Wednesday, September 22, 2010

True Confessions

I sincerely hope my vet does not read this blog.  If she does - please forgive me - I am desperate!

The latest health crisis at my house is ringworm.  (EEEWWW.  Not a worm, just a fungus.)  Coach has this obnoxious fungus and it has come to rest in a very delicate part of his anatomy.  I might have noticed this except for two things - I never look at "the boys" and I really have no idea what they're supposed to look like.  Don't get me wrong - in general I know what they look like, but who knew they weren't supposed to have pink on them?  Maybe they are and this is just the wrong kind of pink? Anyway - now that the problem has been discovered we are taking corrective measures.

My vet is a wonderful, knowledgeable person and I trust her completely.  The remedy for this miserable fungus is a medicated shampoo.  I am supposed to shampoo the offending area and about 6 inches around it with this shampoo.  Here is the kicker - twice a day for a week, once a day for another 2 weeks and every other day for a month.  I need to wear rubber gloves, clean carefully or throw away any utensils and generally be careful not to get ringworm or pass it along to Jazz. This is not something Coach enjoys.  I am stiff in so many places from puppy wrangling.  I am also surprised by how hard it is to actually get a good angle on his little friends.  Believe me when I tell you this whole process is miserable and time consuming.

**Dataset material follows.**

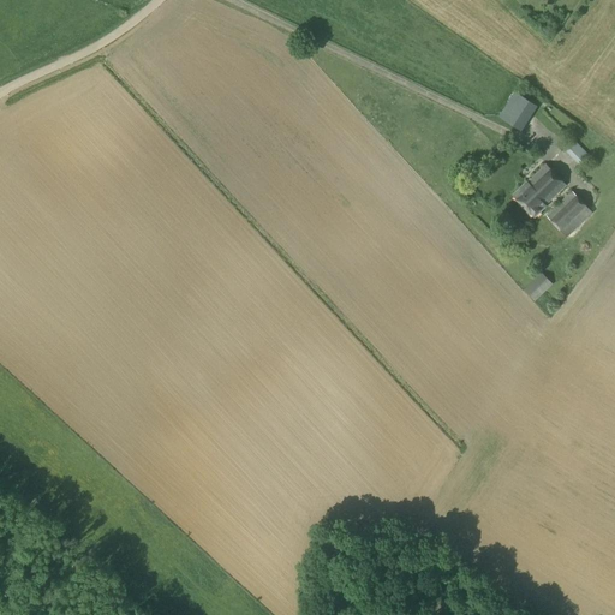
[(521,131),(537,107),(514,93),(499,117),(521,131)]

So here comes the true confessions part.  I have a groomer who is my friend.  I trust her and she has a great deal of experience with all kinds of dog related skin issues.  She recommended I might try using oil of oregano to cure the ringworm.  I did some internet research and it sounded promising.  I do not have the courage to call my vet and ask her about this.  I decided to compromise.  I will try the oil in the morning and use the shampoo in the evening.  If it doesn't appear to be clearing up I will go back to strictly shampoo.

The thing about this oil is that it burns a little.  I decided to be safe and test it on myself first.  I tried it on the inside of my thigh and it does burn.  It feels a little bit like extreme nettles.  I diluted it a little and applied it to Coach's ... well you get the idea.  First he looked startled and tried to lick it.  Based on his reaction, it also burns in the mouth.  He stood up and looked at his behind a few times and then started trotting around.  He tucked his tail, flattened his ears and dashed out the dog door into the back yard.  Jazz was sleeping by the dog door and seemed to lift one eyebrow and think "hmmm?"  Two seconds later, poor Coach dashed back through the dog door still moving in a fairly urgent manner.  Jazz jumped up and trotted over to Coach.  They touched noses and Jazz immediately noticed a strong scent from the other end of Coach.  I swear the poor puppy smells like pizza now!  Strong pizza, but pizza nevertheless.  Jazz was very surprised and showed considerable interest.  By then the stinging must have subsided and Coach settled down.

That whole performance lasted less than five minutes.  About ten minutes later I looked over and both Jazz and Coach were examining his balls with complete fascination.  I still think it was the smell of pizza that had them confounded.  My daily routine now involves walking, stretching Jazz's thigh, doing sit stands with Jazz, putting stinging oil on Coach's boys, working, walking/running the dogs, washing Coach's guys with medicated shampoo and drying with a hair dryer, doing more stretches and sit stands with Jazz, collapsing in a heap!  Nobody should have this much fun.  Oh well - the dogs are worth it, the exercise is good for me and life at our house is never dull.

1 comment:

  1. LMAO!

    You are such a good dog mom and your boys are lucky to have you, whether they know it or not.

    A few years back, Jamie had a fungus on his muzzle (cat fungus, long story). I did the shampooing thing every day, too. Much easier to wash his head than the other end.